XX

Saint-Ouen-en-Pail, agosto de 1306, en el mismo momento

Una silueta arropada, con la capucha de su maltrecho mantel caída sobre el rostro, se deslizó por la callejuela que llamaban de los Jouvenceaux[172], situada al principio del pueblo y, por tanto, propicia para los encuentros furtivos de los más jóvenes del lugar.

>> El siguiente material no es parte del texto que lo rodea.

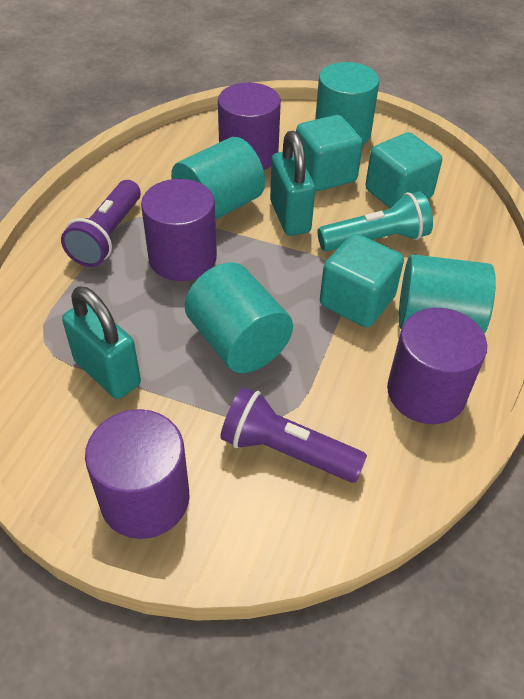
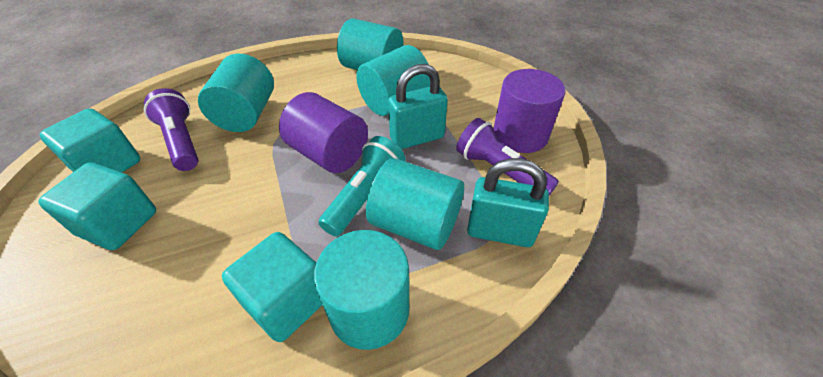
purple cylinder: 4 -> 2
turquoise cylinder: 4 -> 5

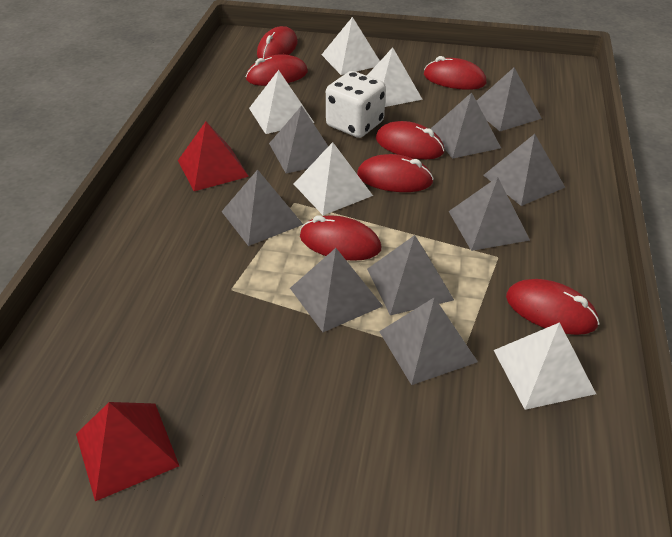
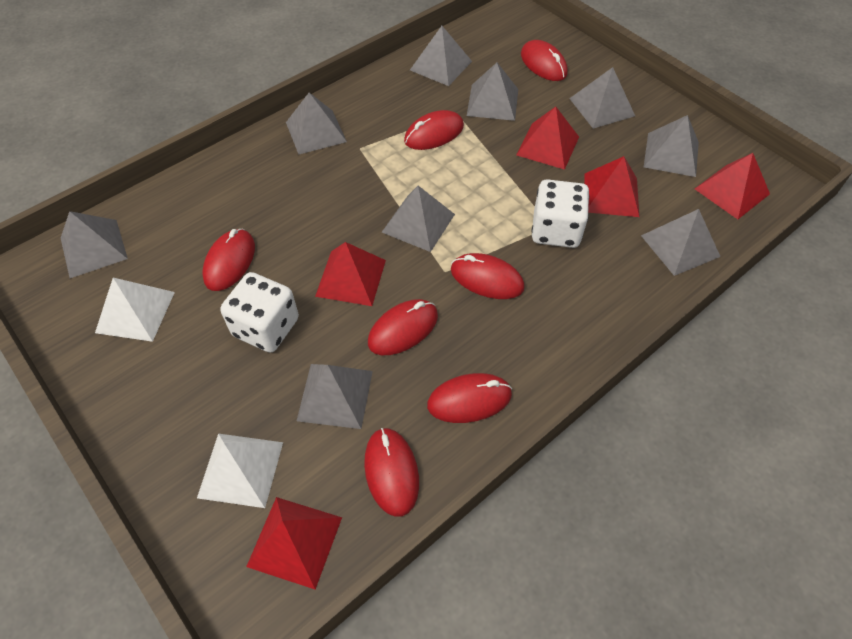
red pyramid: 2 -> 5
white dice: 1 -> 2
white pyramid: 5 -> 2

Disimulando su candelero bajo los faldones de su vestimenta para no delatar su presencia, reparó en el cartel del Fringant Limaçon. Sigilosamente, bordeó la posada desde donde estallaban risas que no tenían nada de sobrias. De repente, la puerta se abrió. La silueta se pegó a la pared, sin apenas atreverse a respirar. El cliente, de sobra achispado como para preocuparse de otra cosa más que de mantenerse en pie, ni siquiera la vio. Se bajó las calzas y orinó en el canal central, gruñendo porque se salpicaba los zapatos. Tambaleándose y subiéndose los calzones, volvió a entrar en la tasca. La silueta aguzó el oído y después continuó avanzando.

* * *

Detrás del establecimiento se alzaba una especie de cabaña inestable en la que el posadero Limace guardaba las botellas vacías, los sacos de harina y las libras de tocino. La silueta empujó el batiente y descubrió su candelero. Tal como esperaba, Gastón el Simplón roncaba tan fuerte como un cerdo. La silueta se acercó al camastro sobre el que había ido a parar, se quitó la capucha y le sacudió sin miramientos. El idiota acabó por abrir los párpados. Tras unos instantes de incomprensión, debidos tanto a la embriaguez como al sueño, farfulló al mismo tiempo que su pobre mente buscaba con dificultad las palabras:

—¿Séraphine? Pero ¿a qué vienes…?

—¡Chitón! Espabílate, tengo poco tiempo. Háblame de la bestia, la de la luna llena.

—Eh… bueno…

—Te ofrezco una botella y no de vino peleón.

La tentadora oferta surtió efecto y Gastón se incorporó sobre su jergón.